8. a generation has the method for the polypeptide of people hALC protein active, is characterised in that its step is as follows:

(1) nucleotide sequence that coding is had a polypeptide of people hALC protein-active operationally is connected in expression regulation sequence, form people hALC protein expression vector, show at least 70% homology from the nucleotides sequence of Nucleotide 31-1671 position among described nucleotide sequence and the SEQ ID NO.6;

(2) change the expression vector in the step (1) over to host cell, form the proteic reconstitution cell of people hALC;

(3) under the condition that is fit to expressing human hALC protein polypeptide, the reconstitution cell in the culturing step (2);

(4) isolate polypeptide with people hALC protein-active.

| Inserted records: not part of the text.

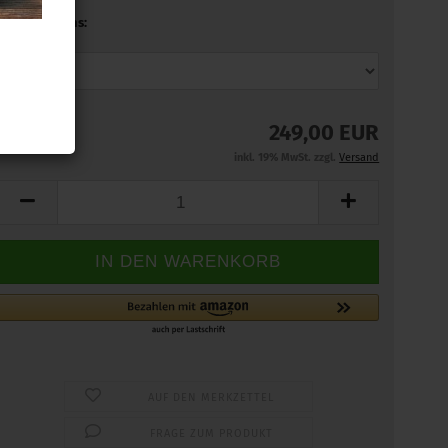
Einbau bei uns:
249,00 EUR
inkl. 19% MwSt. zzgl.
Versand
AUF DEN MERKZETTEL
FRAGE ZUM PRODUKT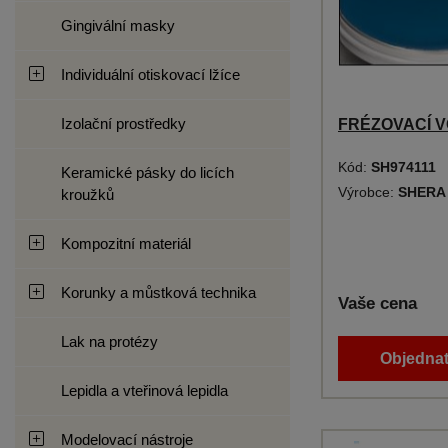
Gingivální masky
Individuální otiskovací lžíce
Izolační prostředky
FRÉZOVACÍ V
Kód:
SH974111
Keramické pásky do licích
Výrobce:
SHERA
kroužků
Kompozitní materiál
Korunky a můstková technika
Vaše cena
Lak na protézy
Objednat
Lepidla a vteřinová lepidla
Modelovací nástroje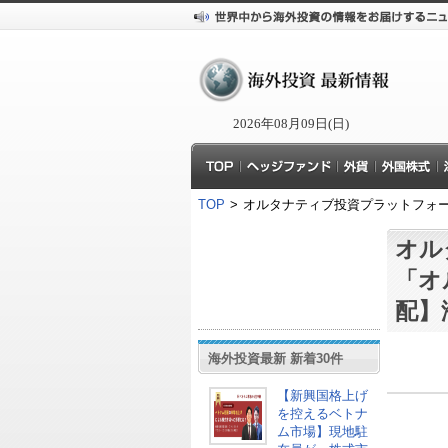
2026年08月09日(日)
TOP
>
オルタナティブ投資プラットフォー
オル
「オ
配】
海外投資最新 新着30件
【新興国格上げ
を控えるベトナ
ム市場】現地駐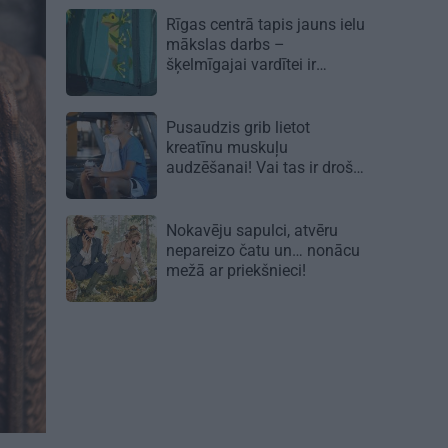
zvaigzne
Rīgas centrā tapis jauns ielu
mākslas darbs –
šķelmīgajai vardītei ir
nopietns vēstījums
Pusaudzis grib lietot
kreatīnu muskuļu
audzēšanai! Vai tas ir droši?
Nokavēju sapulci, atvēru
nepareizo čatu un… nonācu
mežā ar priekšnieci!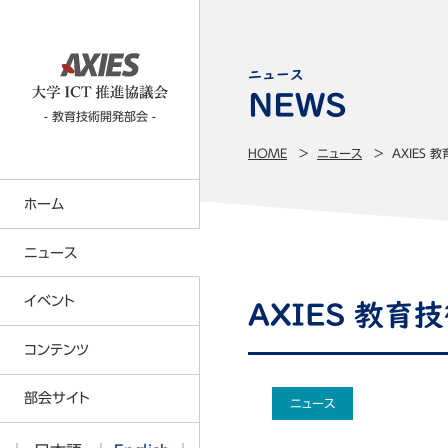
ニュース
- 教育技術開発部会 -
HOME
ニュース
AXIES
ホーム
ニュース
イベント
AXIES 教育
コンテンツTOP
コンテンツ
CIO部会
部会サイト
ニュース
ITベンチマーキング部会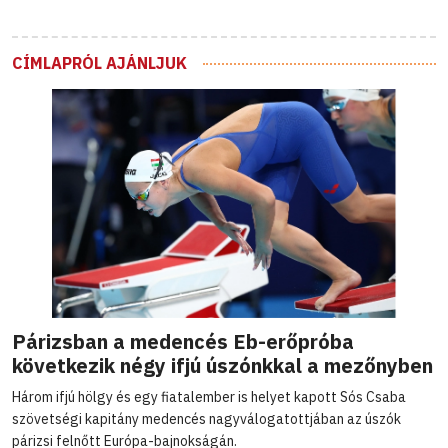
CÍMLAPRÓL AJÁNLJUK
Párizsban a medencés Eb-erőpróba
következik négy ifjú úszónkkal a mezőnyben
Három ifjú hölgy és egy fiatalember is helyet kapott Sós Csaba
szövetségi kapitány medencés nagyválogatottjában az úszók
párizsi felnőtt Európa-bajnokságán.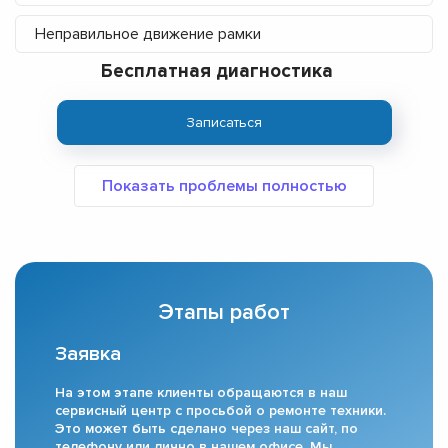
Неправильное движение рамки
Бесплатная диагностика
Записаться
Этапы работ
Заявка
На этом этапе клиенты обращаются в наш
сервисный центр с просьбой о ремонте техники.
Это может быть сделано через наш сайт, по
телефону или лично в нашем офисе. Мы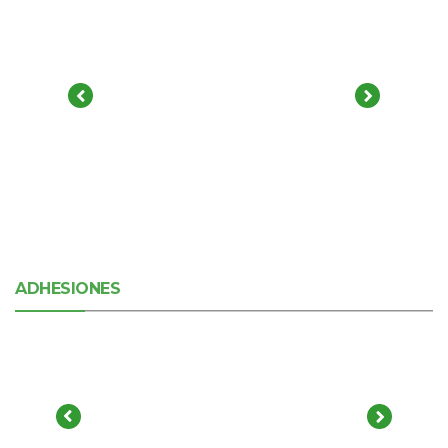
ADHESIONES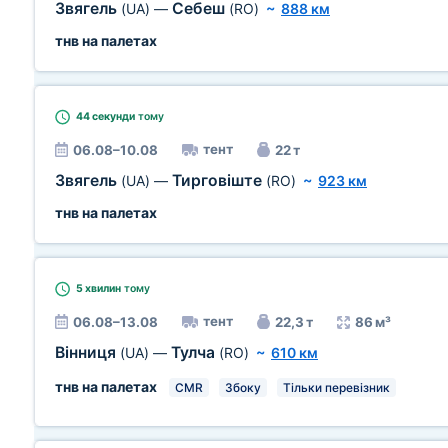
Звягель
Себеш
(UA)
—
(RO)
~
888 км
тнв на палетах
44 секунди
тому
тент
06.08–10.08
22 т
Звягель
Тирговіште
(UA)
—
(RO)
~
923 км
тнв на палетах
5 хвилин
тому
тент
06.08–13.08
22,3 т
86 м³
Вінниця
Тулча
(UA)
—
(RO)
~
610 км
тнв на палетах
CMR
Збоку
Тільки перевізник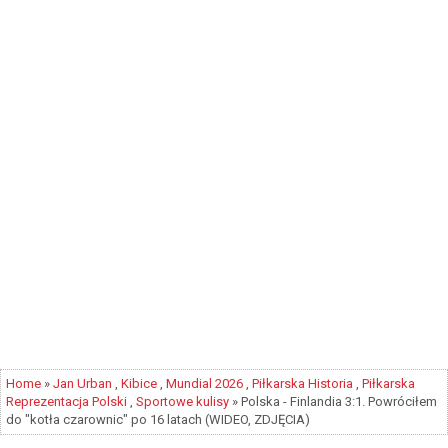
Home
»
Jan Urban
,
Kibice
,
Mundial 2026
,
Piłkarska Historia
,
Piłkarska
Reprezentacja Polski
,
Sportowe kulisy
» Polska - Finlandia 3:1. Powróciłem
do "kotła czarownic" po 16 latach (WIDEO, ZDJĘCIA)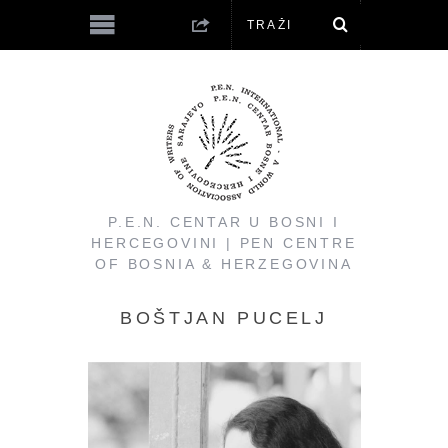
P.E.N. CENTAR U BOSNI I
HERCEGOVINI | PEN CENTRE
OF BOSNIA & HERZEGOVINA
BOŠTJAN PUCELJ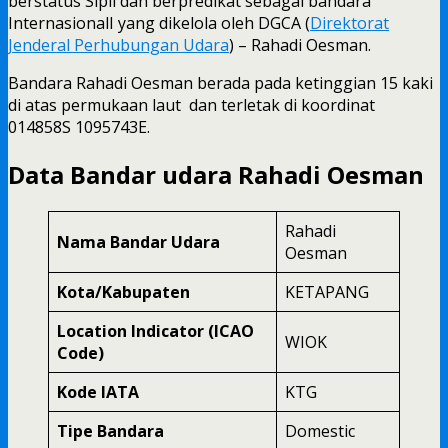
berstatus Sipil dan berpredikat sebagai bandara
InternasionalI yang dikelola oleh DGCA (
Direktorat
Jenderal Perhubungan Udara
) – Rahadi Oesman.
Bandara Rahadi Oesman berada pada ketinggian 15 kaki
di atas permukaan laut dan terletak di koordinat
014858S 1095743E.
Data Bandar udara Rahadi Oesman
Rahadi
Nama Bandar Udara
Oesman
Kota/Kabupaten
KETAPANG
Location Indicator (ICAO
WIOK
Code)
Kode IATA
KTG
Tipe Bandara
Domestic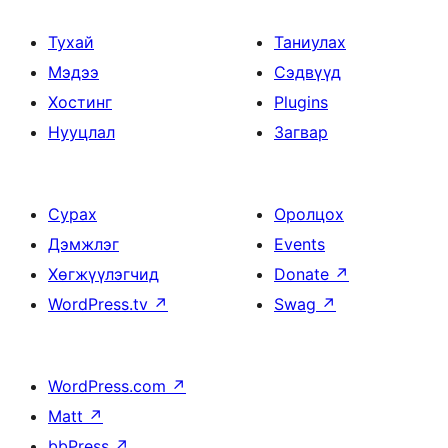
Тухай
Таниулах
Мэдээ
Сэдвүүд
Хостинг
Plugins
Нууцлал
Загвар
Сурах
Оролцох
Дэмжлэг
Events
Хөгжүүлэгчид
Donate
↗
WordPress.tv
↗
Swag
↗
WordPress.com
↗
Matt
↗
bbPress
↗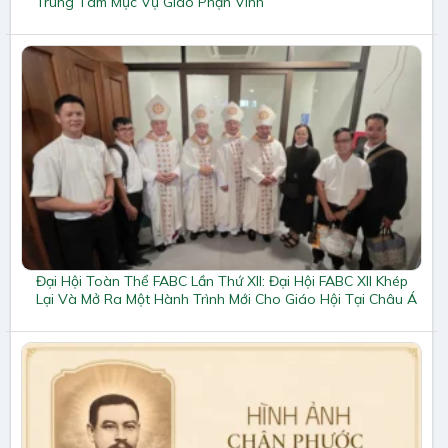
Trung Tâm Mục Vụ Giáo Phận Vinh
Đại Hội Toàn Thể FABC Lần Thứ XII: Đại Hội FABC XII Khép
Lại Và Mở Ra Một Hành Trình Mới Cho Giáo Hội Tại Châu Á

9. energy and the described people hALC of claim 7 protein polypeptide specificity bonded antibody is characterized in that it comprises polyclonal antibody and monoclonal antibody.

10. a nucleic acid molecule is characterized in that, it comprises 8-100 continuous nucleotide in the described dna molecular of claim 1.

11. one kind is used for the method whether test sample exists people hALC nucleotide sequence, it is characterized in that it comprises with described probe of claim 10 and sample hybridizes, whether detection probes combination has taken place then, this sample is the product behind the pcr amplification, wherein the pcr amplification primer is corresponding to people hALC nucleotide coding sequence, and can be positioned at the both sides or the centre of this encoding sequence, primer length is 15～50 Nucleotide.